Start of Data supplied
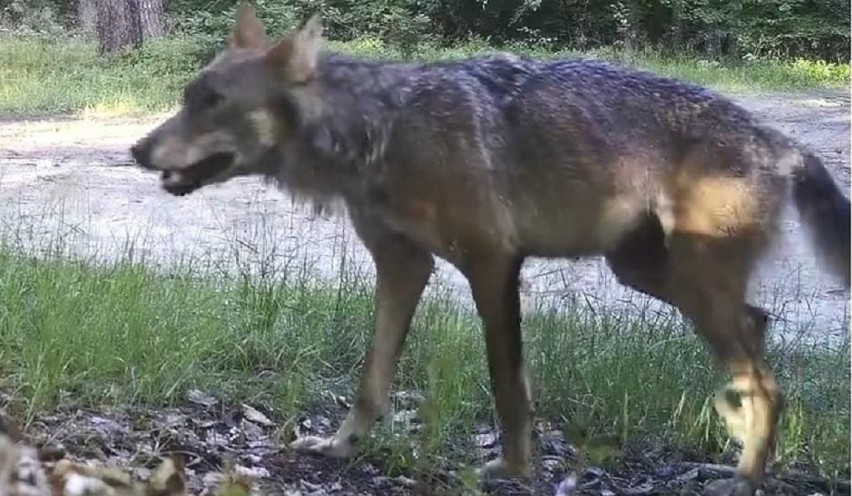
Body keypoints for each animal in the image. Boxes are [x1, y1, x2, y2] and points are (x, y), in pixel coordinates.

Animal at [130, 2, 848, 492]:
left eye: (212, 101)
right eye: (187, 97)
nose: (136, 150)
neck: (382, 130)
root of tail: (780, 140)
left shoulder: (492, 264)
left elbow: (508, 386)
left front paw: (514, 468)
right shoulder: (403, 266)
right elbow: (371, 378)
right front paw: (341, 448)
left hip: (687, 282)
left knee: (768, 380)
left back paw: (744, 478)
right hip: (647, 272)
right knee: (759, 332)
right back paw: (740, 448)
End of Data supplied
Start of Data supplied
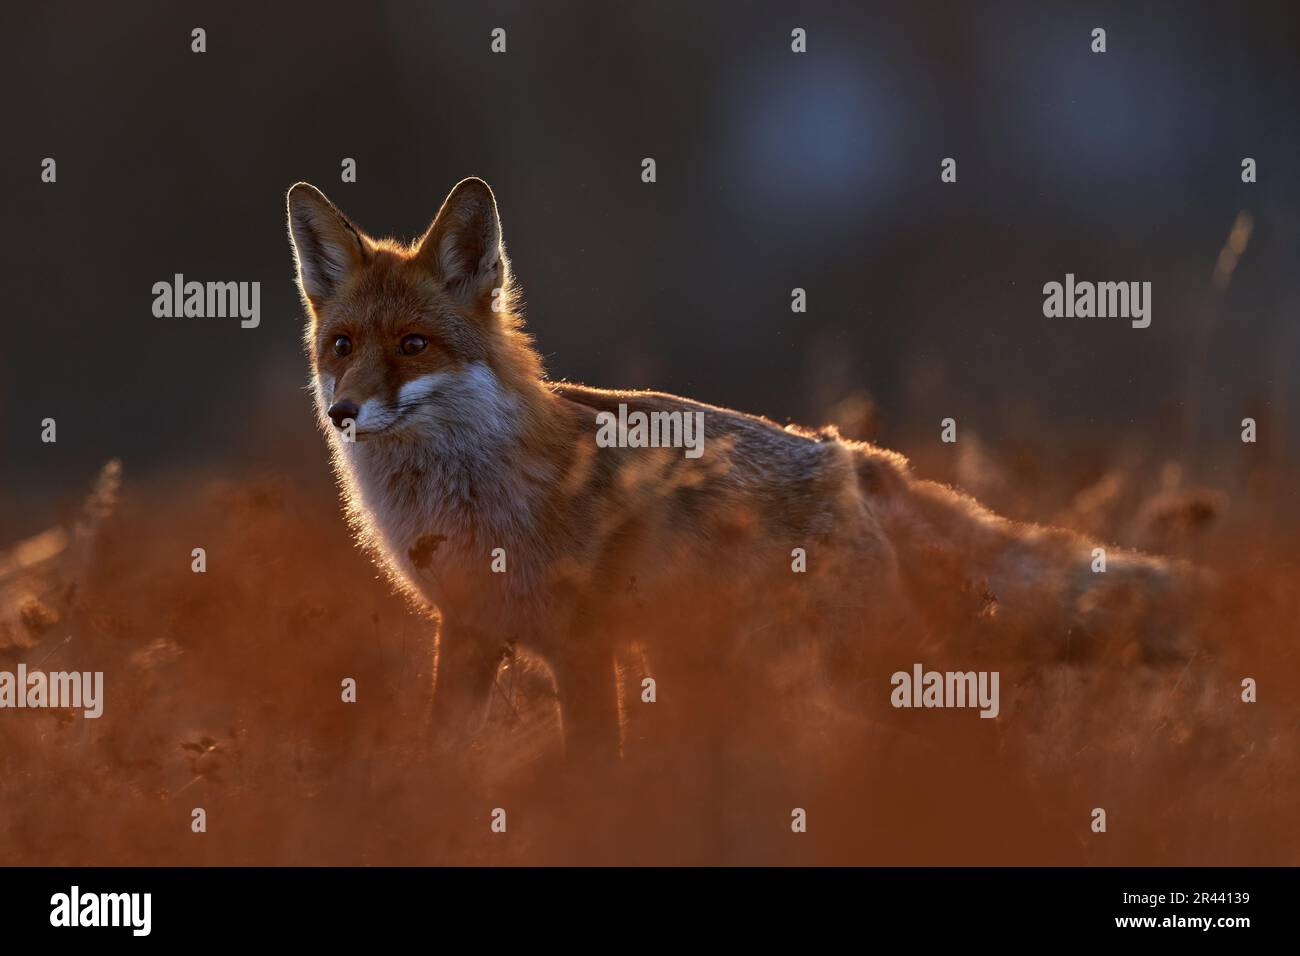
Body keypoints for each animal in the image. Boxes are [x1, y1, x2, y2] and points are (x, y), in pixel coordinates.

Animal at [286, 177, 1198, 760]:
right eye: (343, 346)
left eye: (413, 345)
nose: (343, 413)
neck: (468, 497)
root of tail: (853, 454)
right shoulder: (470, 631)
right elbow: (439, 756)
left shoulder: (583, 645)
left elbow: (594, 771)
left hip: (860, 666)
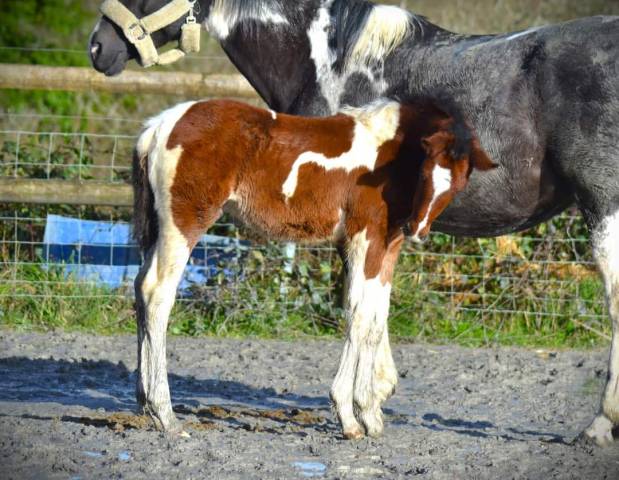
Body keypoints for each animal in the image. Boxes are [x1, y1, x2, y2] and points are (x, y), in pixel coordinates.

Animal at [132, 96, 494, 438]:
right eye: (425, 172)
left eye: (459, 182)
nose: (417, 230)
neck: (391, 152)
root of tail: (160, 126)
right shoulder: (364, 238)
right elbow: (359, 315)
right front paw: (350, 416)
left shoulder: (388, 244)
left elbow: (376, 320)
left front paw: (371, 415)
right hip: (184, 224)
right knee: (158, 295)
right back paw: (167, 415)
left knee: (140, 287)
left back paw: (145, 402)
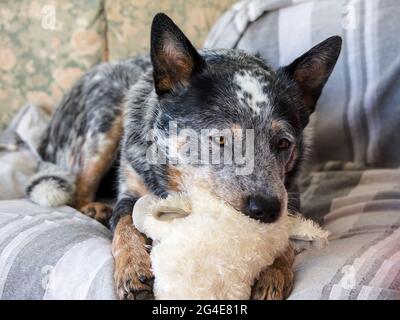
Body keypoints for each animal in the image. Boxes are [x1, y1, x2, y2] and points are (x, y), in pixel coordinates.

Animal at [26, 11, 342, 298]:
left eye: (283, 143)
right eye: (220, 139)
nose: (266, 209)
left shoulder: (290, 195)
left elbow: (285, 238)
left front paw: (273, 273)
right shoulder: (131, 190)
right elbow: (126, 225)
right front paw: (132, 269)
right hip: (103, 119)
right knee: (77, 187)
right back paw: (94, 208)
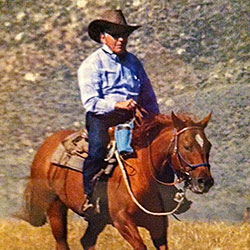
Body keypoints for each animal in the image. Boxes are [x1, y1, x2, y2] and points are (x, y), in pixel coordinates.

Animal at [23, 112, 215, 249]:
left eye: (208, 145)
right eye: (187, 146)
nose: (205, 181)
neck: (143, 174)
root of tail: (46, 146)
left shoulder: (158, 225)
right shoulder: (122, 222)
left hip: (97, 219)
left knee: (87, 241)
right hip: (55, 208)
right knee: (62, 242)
End of Data supplied
-- Exercise objective --
Copy out every line of the listing that contains the string "tail".

-- Task response --
root of tail: (780, 140)
root of tail: (853, 454)
root of tail: (160, 126)
root of tail: (46, 146)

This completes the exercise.